• Task to complete: Which lines of the records below contain the word "donde"? Copy each of them out.

(Extracted information)

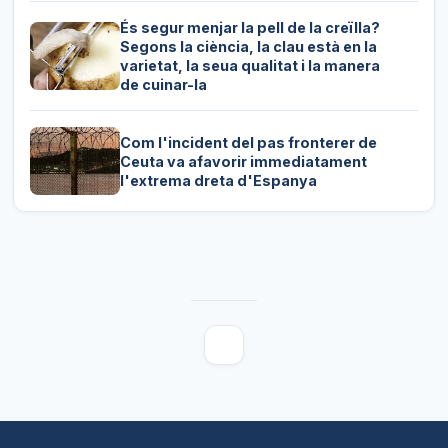
És segur menjar la pell de la creïlla?
Segons la ciència, la clau està en la
varietat, la seua qualitat i la manera
de cuinar-la
Com l'incident del pas fronterer de
Ceuta va afavorir immediatament
l'extrema dreta d'Espanya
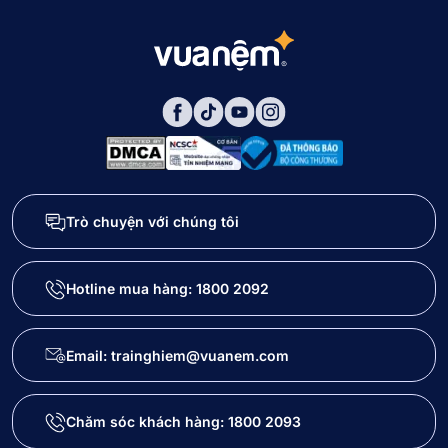
Trò chuyện với chúng tôi
Hotline mua hàng:
1800 2092
Email: trainghiem@vuanem.com
Chăm sóc khách hàng:
1800 2093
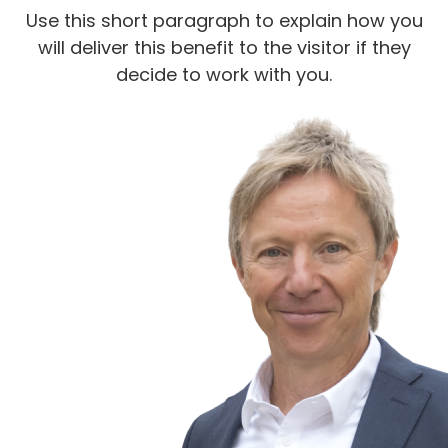
Use this short paragraph to explain how you
will deliver this benefit to the visitor if they
decide to work with you.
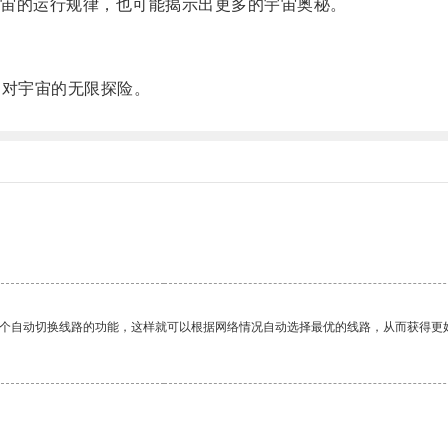
宙的运行规律，也可能揭示出更多的宇宙奥秘。
对宇宙的无限探险。
一个自动切换线路的功能，这样就可以根据网络情况自动选择最优的线路，从而获得更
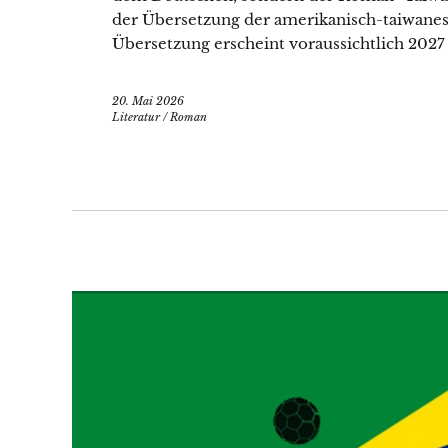
der Übersetzung der amerikanisch-taiwanes
Übersetzung erscheint voraussichtlich 202
20. Mai 2026
Literatur
/
Roman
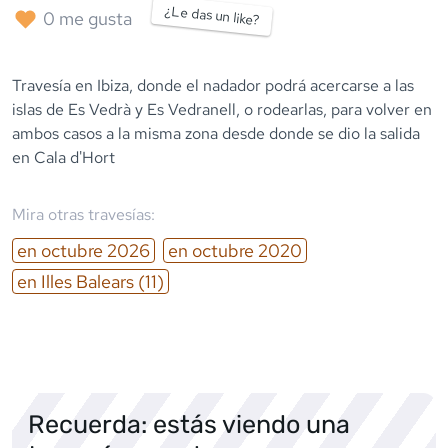
¿Le das un like?
0
me gusta
Travesía en Ibiza, donde el nadador podrá acercarse a las
islas de Es Vedrà y Es Vedranell, o rodearlas, para volver en
ambos casos a la misma zona desde donde se dio la salida
en Cala d'Hort
Mira otras travesías:
en
octubre
2026
en
octubre
2020
en
Illes Balears
(11)
Recuerda: estás viendo una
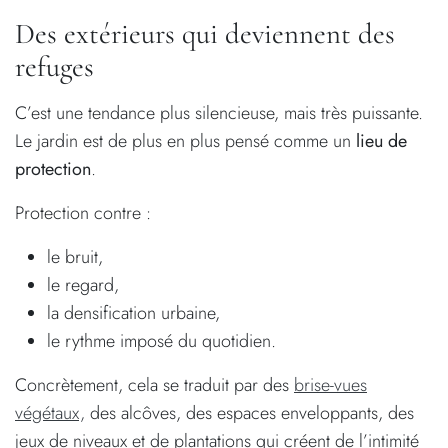
Des extérieurs qui deviennent des
refuges
C’est une tendance plus silencieuse, mais très puissante.
Le jardin est de plus en plus pensé comme un
lieu de
protection
.
Protection contre :
le bruit,
le regard,
la densification urbaine,
le rythme imposé du quotidien.
Concrètement, cela se traduit par des
brise-vues
végétaux,
des alcôves, des espaces enveloppants, des
jeux de niveaux et de plantations qui créent de l’intimité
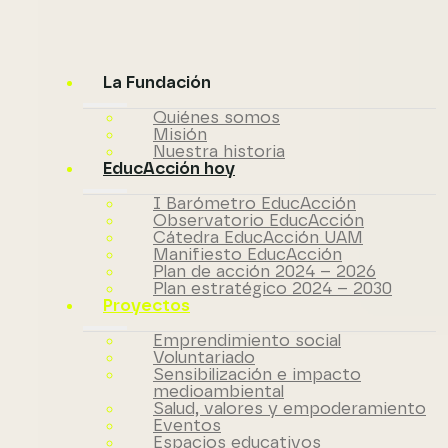
La Fundación
Quiénes somos
Misión
Nuestra historia
EducAcción hoy
I Barómetro EducAcción
Observatorio EducAcción
Cátedra EducAcción UAM
Manifiesto EducAcción
Plan de acción 2024 – 2026
Plan estratégico 2024 – 2030
Proyectos
Emprendimiento social
Voluntariado
Sensibilización e impacto
medioambiental
Salud, valores y empoderamiento
Eventos
Espacios educativos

(End Extracted information)

• Problem solution:
Travesía en Ibiza, donde el nadador podrá acercarse a las
ambos casos a la misma zona desde donde se dio la salida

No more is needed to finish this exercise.